Away from Foreign Office turf, the old Beckett, tough and contrarian, kicks in. What does she think of the view of some colleagues that the veil is problematic? “I’ve never found a problem with it [the niqab]. As far as I’m concerned, people have a right to wear what they choose.”

We ask her to summarise the foreign policy of the Blair years. “Anti-poverty, pro-development. I could say anti-conflict. We must never have another Rwanda.” So what should happen in Darfur, where women are being raped and slaughtered as the world watches? “We are trying to force them [the Khartoum government] into compliance. If they won’t, we will have to look at . . . whatever package the international community will agree to.” This is “most likely to be sanctions”. But a UN force to keep the peace is already mandated. Will those soldiers intervene to stop the killing? “No, I can’t see that,” she says. “There is no mandate for a force to fight its way in. It’s a horrendous situation; there is no doubt of that. [Darfur] is where the biggest loss of life is occurring, or likely to occur.” After the Iraq débâcle, the appetite for military intervention has all but disappeared.

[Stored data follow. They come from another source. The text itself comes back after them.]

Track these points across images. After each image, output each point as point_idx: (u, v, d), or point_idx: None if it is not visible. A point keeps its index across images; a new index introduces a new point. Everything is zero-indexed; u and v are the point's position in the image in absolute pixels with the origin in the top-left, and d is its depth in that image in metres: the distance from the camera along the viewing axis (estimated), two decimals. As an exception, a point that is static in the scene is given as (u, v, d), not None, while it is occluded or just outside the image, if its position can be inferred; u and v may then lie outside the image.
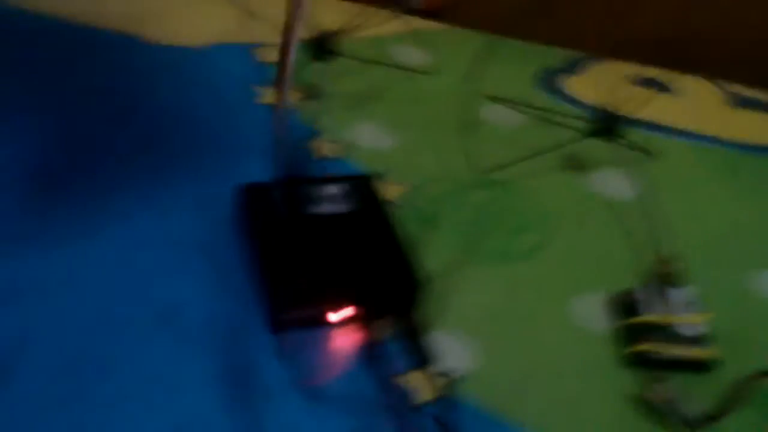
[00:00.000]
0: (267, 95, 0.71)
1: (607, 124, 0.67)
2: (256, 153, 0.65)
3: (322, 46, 0.70)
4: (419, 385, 0.51)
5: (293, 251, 0.54)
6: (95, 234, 0.56)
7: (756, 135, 0.77)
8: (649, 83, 0.80)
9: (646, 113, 0.76)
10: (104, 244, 0.56)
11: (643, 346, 0.54)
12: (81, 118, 0.65)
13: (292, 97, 0.71)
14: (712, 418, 0.51)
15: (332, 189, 0.59)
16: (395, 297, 0.54)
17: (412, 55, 0.79)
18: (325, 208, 0.57)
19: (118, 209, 0.58)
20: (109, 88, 0.69)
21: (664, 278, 0.58)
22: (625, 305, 0.57)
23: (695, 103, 0.80)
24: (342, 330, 0.53)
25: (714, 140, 0.75)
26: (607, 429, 0.51)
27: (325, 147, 0.67)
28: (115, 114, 0.66)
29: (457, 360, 0.53)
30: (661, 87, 0.81)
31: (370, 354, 0.52)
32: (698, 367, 0.54)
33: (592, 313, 0.58)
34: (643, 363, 0.54)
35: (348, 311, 0.53)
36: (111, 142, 0.64)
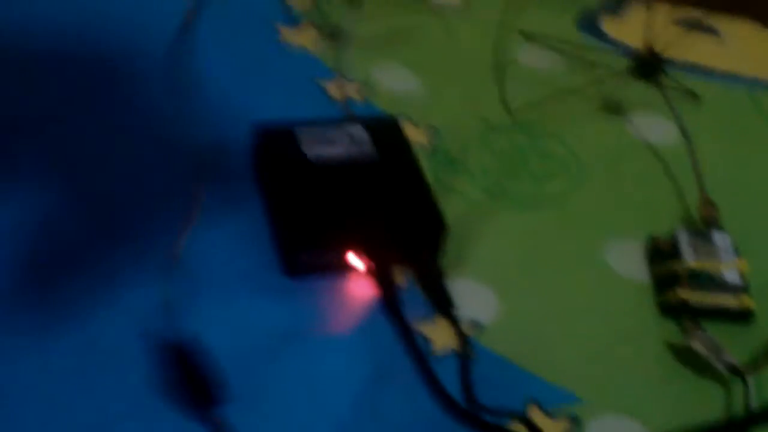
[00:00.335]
0: (290, 34, 0.69)
1: (648, 65, 0.63)
2: (278, 92, 0.63)
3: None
4: (439, 334, 0.49)
5: (312, 194, 0.52)
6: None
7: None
8: (694, 25, 0.76)
9: (689, 55, 0.72)
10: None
11: (682, 294, 0.51)
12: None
13: (312, 36, 0.69)
14: (758, 364, 0.48)
15: (355, 131, 0.56)
16: (420, 241, 0.52)
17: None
18: (347, 150, 0.55)
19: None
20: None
21: (705, 223, 0.55)
22: (663, 251, 0.54)
23: (742, 47, 0.76)
24: (361, 275, 0.51)
25: (762, 84, 0.71)
26: (641, 378, 0.48)
27: (347, 89, 0.65)
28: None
29: (479, 308, 0.51)
30: (708, 29, 0.77)
31: (389, 301, 0.50)
32: (739, 316, 0.51)
33: (626, 259, 0.55)
34: (681, 311, 0.51)
35: (369, 255, 0.51)
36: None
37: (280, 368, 0.46)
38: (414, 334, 0.48)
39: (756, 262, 0.53)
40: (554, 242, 0.55)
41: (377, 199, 0.52)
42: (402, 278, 0.51)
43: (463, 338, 0.48)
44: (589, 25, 0.75)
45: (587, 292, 0.52)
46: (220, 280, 0.50)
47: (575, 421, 0.45)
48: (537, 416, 0.45)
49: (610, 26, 0.76)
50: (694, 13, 0.75)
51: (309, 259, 0.50)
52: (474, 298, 0.51)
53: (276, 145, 0.55)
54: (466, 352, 0.48)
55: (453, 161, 0.60)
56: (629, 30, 0.74)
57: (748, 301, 0.50)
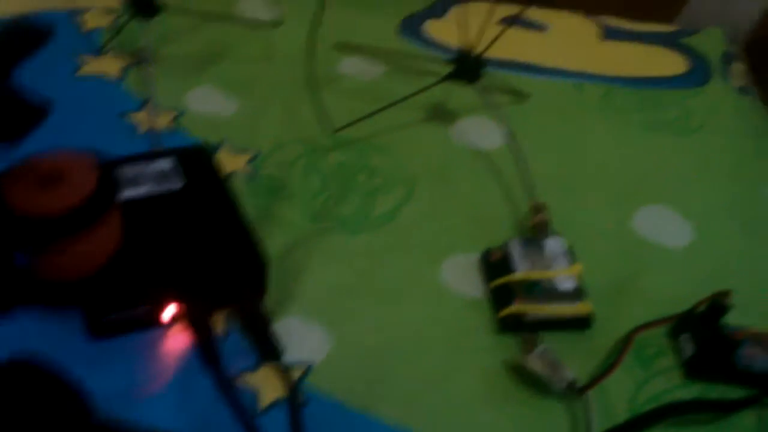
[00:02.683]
0: (92, 64, 0.63)
1: (468, 68, 0.61)
2: (82, 132, 0.58)
3: (145, 2, 0.62)
4: (267, 383, 0.45)
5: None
6: None
7: (629, 66, 0.72)
8: (518, 22, 0.74)
9: (514, 53, 0.71)
10: None
11: (518, 308, 0.48)
12: None
13: (116, 65, 0.64)
14: (595, 379, 0.46)
15: (159, 165, 0.52)
16: (237, 284, 0.47)
17: (258, 10, 0.72)
18: (151, 188, 0.50)
19: None
20: None
21: (536, 230, 0.53)
22: (496, 264, 0.51)
23: (568, 39, 0.75)
24: (175, 327, 0.47)
25: (587, 76, 0.70)
26: (482, 403, 0.45)
27: (155, 118, 0.60)
28: None
29: (309, 348, 0.47)
30: (532, 25, 0.75)
31: (207, 352, 0.45)
32: (577, 323, 0.49)
33: (463, 276, 0.52)
34: (517, 326, 0.49)
35: (183, 304, 0.47)
36: None
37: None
38: (235, 386, 0.44)
39: (593, 260, 0.52)
40: (387, 266, 0.52)
41: (188, 242, 0.47)
42: (222, 326, 0.47)
43: (292, 387, 0.44)
44: (412, 30, 0.73)
45: (423, 316, 0.50)
46: (18, 347, 0.44)
47: (416, 462, 0.42)
48: (374, 463, 0.42)
49: (435, 30, 0.73)
50: (519, 9, 0.74)
51: (116, 319, 0.45)
52: (303, 337, 0.47)
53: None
54: (296, 402, 0.44)
55: (276, 187, 0.57)
56: (452, 30, 0.72)
57: (584, 307, 0.49)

She has no illusion as to how Blair will be remembered. “When he goes, people will say that Iraq’s his only legacy, and that it’s a terrible one. I don’t think it’s true at all.” She has settled on a different epitaph. “I don’t believe Iraq is his legacy. I think climate change will be his legacy.” Environmentalists: take note.

Everyone needs a Leo

Beckett visibly relaxes when we ask after her husband Leo, her loyal gatekeeper and member of her staff. Aides know not to ring her after midnight. “They ring Leo and say: ‘Is it safe to ask her this now?’ Leo will say ‘yes’ if it’s really important, or tell them to ring back in half an hour, or say: ‘Leave it with me. I’ll put it to her at a better moment.'” We ask if she worries about the pressure on Leo, who is 80. “Probably not as much as I should, actually, because he is quite robust.” She adds: “Most of my female colleagues, and some male ones, say they wished they had a Leo.”

Talking of gender issues, does she think the next deputy leader should be a woman? “No. I think it should go to the best person.” As for the leadership itself, she is equally unequivocal. Nobody in their right mind, at least no heavyweight, will dare stand against Gordon Brown. “I would be very surprised. Though there may be somebody round the cabinet table who has completely taken leave of their senses.” John Reid, we remind her, has not ruled himself out. “Hasn’t he?” she says, and it seems clear that she does not regard a Reid challenge as likely to worry the favourite. “Gordon is such a towering figure. I certainly don’t think we ought to have a contest just for the sake of it.”

Foreign policy under Brown would, she surmises, be “somewhat different. I don’t know whether Gordon will do as much of the personal diplomacy as Tony does. But I can’t judge, because, as Chancellor, you can’t do that. I’m sure it will be very pro-[ending]-poverty and pro- development.” A more immediate question is whether Brown would be sufficiently pro-Beckett to keep her in post. “I’d be very happy to carry on, but every prime minister must make their own choices,” she says.

Being John Smith’s deputy, she says, was her toughest challenge: “I cannot imagine I would ever live through a worse period in my political life than I did then.” Perhaps. Both her Foreign Office predecessors, Jack Straw and Cook, struggled in their first months. What seems different this time is that Blair and his entourage appear finally to have succeeded in putting the department in a position of subservience. Some Blairites now wonder whether they have gone too far.

If Iraq and the other failures of the past few years offer any lesson, it is that the complexities of foreign affairs require a greater level of expertise than has been shown.